A payment stub, also known as a return portion, usually makes up the bottom portion of a printed bill. This section repeats the same basic information concerning the account information, the charges due, and the due date; it also includes a place where the customer can write the amount enclosed. This section is generally perforated at the top, so that the customer can remove it from the upper portion of the bill and send it, along with a personal check (a piece of paper that facilitates the transfer of money from the customer’s bank account), in a payment envelope provided by the company. These payment envelopes usually have a small window between the middle and the right side of the front; the name and address of the company appear on the return portion of the bill, positioned to be visible through the envelope window once the stub is in the envelope.

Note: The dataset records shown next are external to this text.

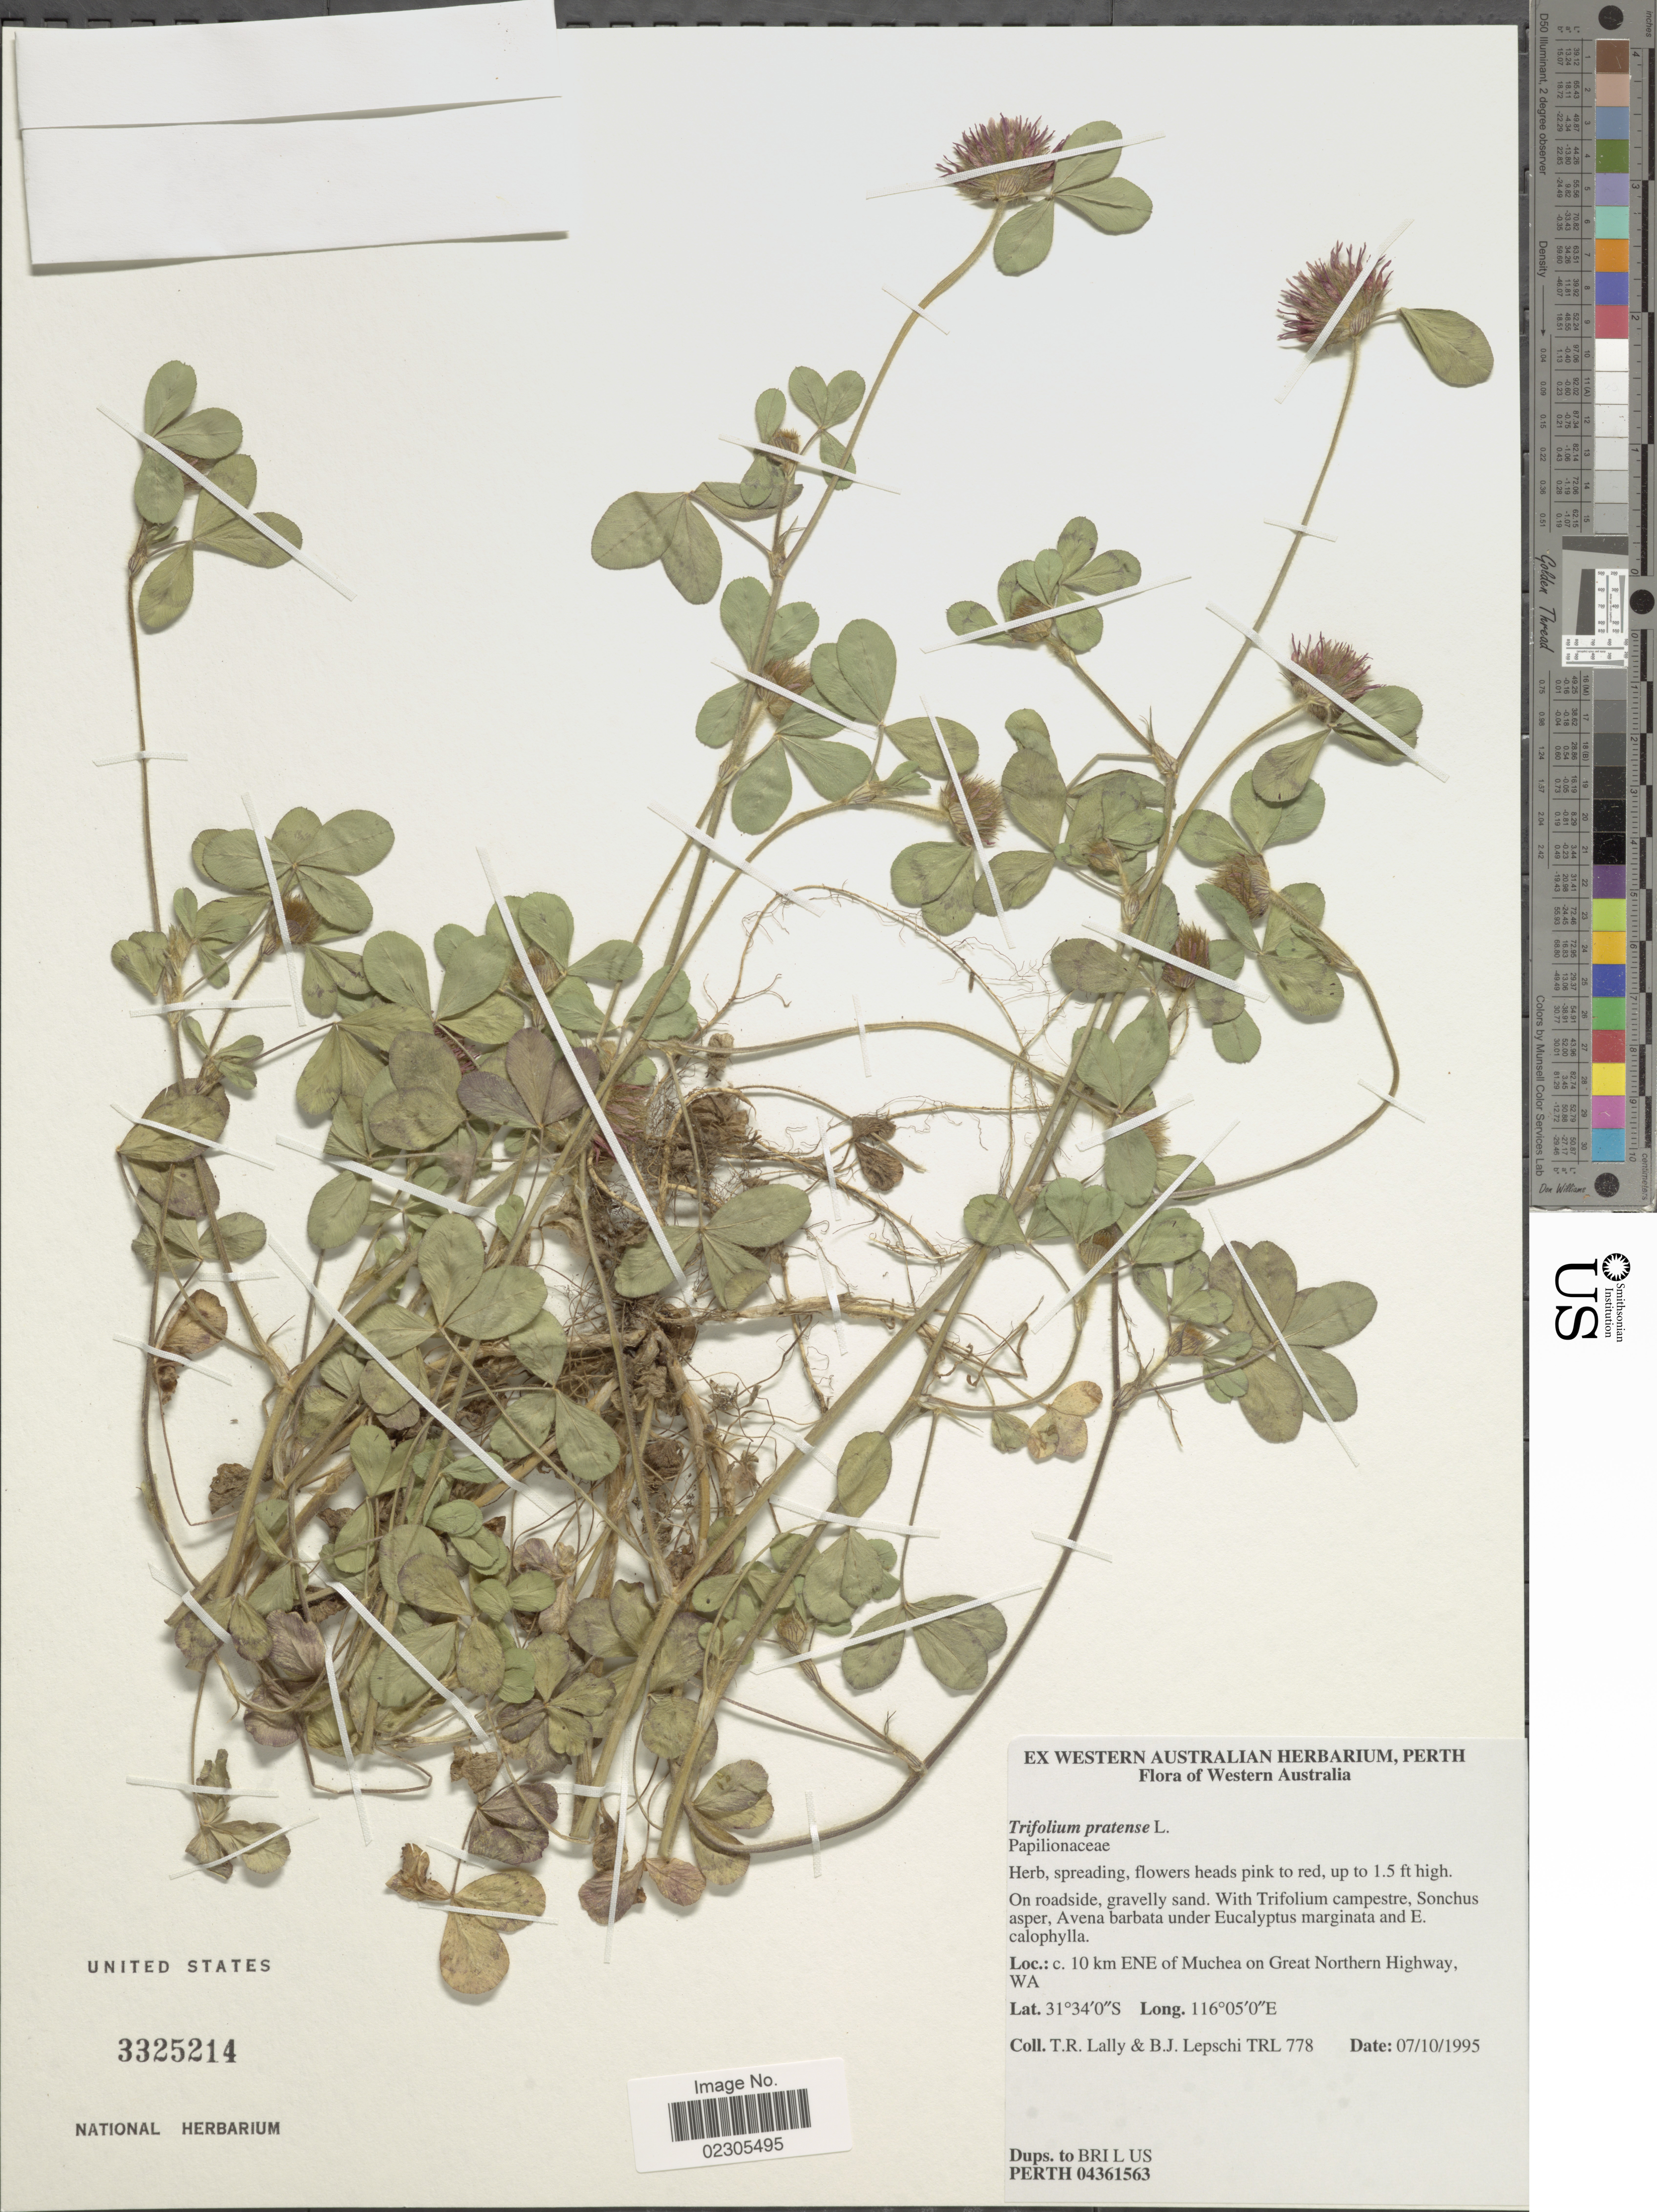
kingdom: Plantae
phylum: Tracheophyta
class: Magnoliopsida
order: Fabales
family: Fabaceae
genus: Trifolium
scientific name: Trifolium pratense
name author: L.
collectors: T. R. Lally & B. Lepschi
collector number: TRL778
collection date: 1995-10-07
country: Australia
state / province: Western Australia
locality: C. 10 km. ENE of Muchea on Great Northern Highway, WA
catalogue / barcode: US 3325214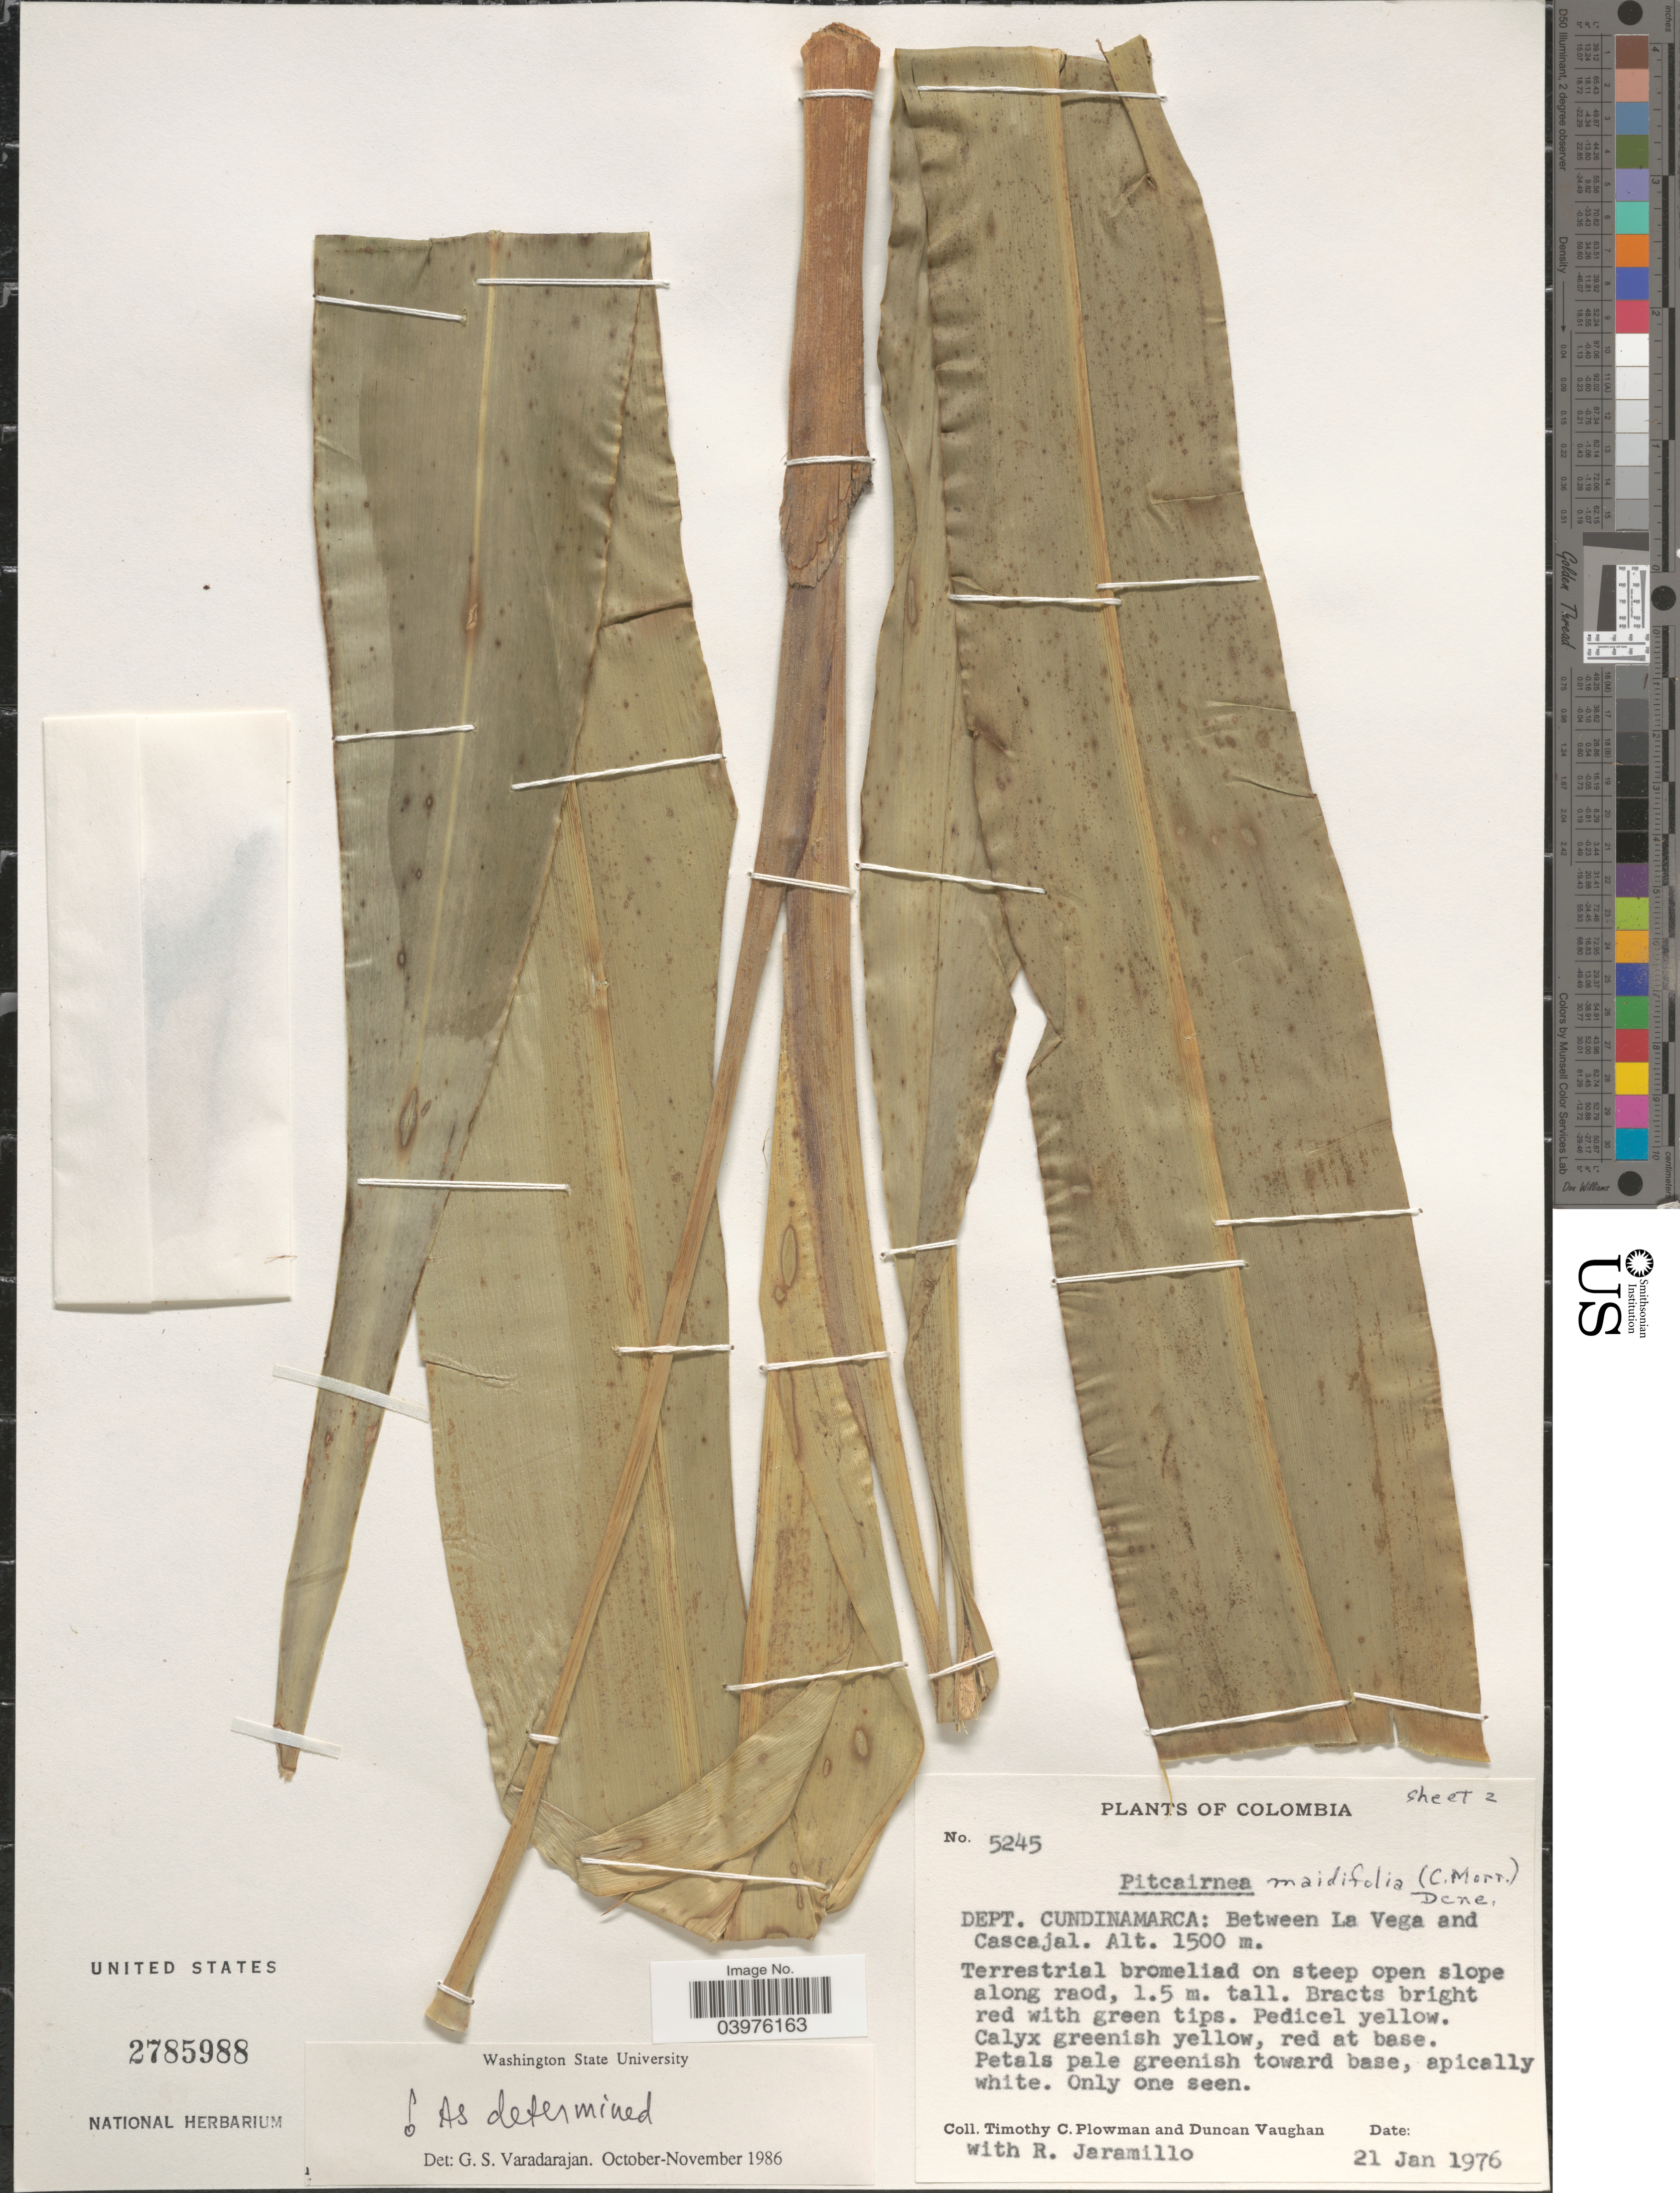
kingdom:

One-time bills, such as an invoice for car repairs or for an order of photocopies, look slightly different than recurring bills. Much of the same basic information (the customer’s account data, the bill date, the due date, and the amount due) is more or less the same. These invoices differ mainly in the way they list the products or services that the customer has received. For example, a bill from a photocopy store might include a column itemizing the products or services provided, along with the individual charges for each. Such a bill might list separate charges for the photocopies, for stapling, and for any other products or services that have been rendered. These amounts will subsequently be tallied as the amount due. The bottom of the invoice might also include several past-due boxes. These boxes provide the past and current charges, along with the number of days the amount has been due. Past-due boxes might appear in the following order: 1–30 days past due, 31–60 days past due, 61–90 days past due, and more than 90 days past due.

Recent Trends

Traditionally people pay their bills by mailing checks to the companies to which they owe money. With the rise of the Internet in the 1990s, however, banks began offering online bill-pay services for their customers, and more and more consumers began to pay their bills electronically. For a small monthly fee customers are now able to use bill-pay services to send money to their creditors. To use bill pay customers create a list of creditors on a personal account page on the bank’s website. Each listing includes a column for the amount of money that the customer wants to pay and a column for the date the customer wants the payment to be sent. Electronic bill pay offers several advantages. For one, money travels more quickly electronically than it does by regular mail, thereby providing customers with additional assurance that their payment will arrive on time. Bill pay also spares consumers the postage costs involved with mailing payments to all their creditors each month, while also cutting down on the number of personal checks they write.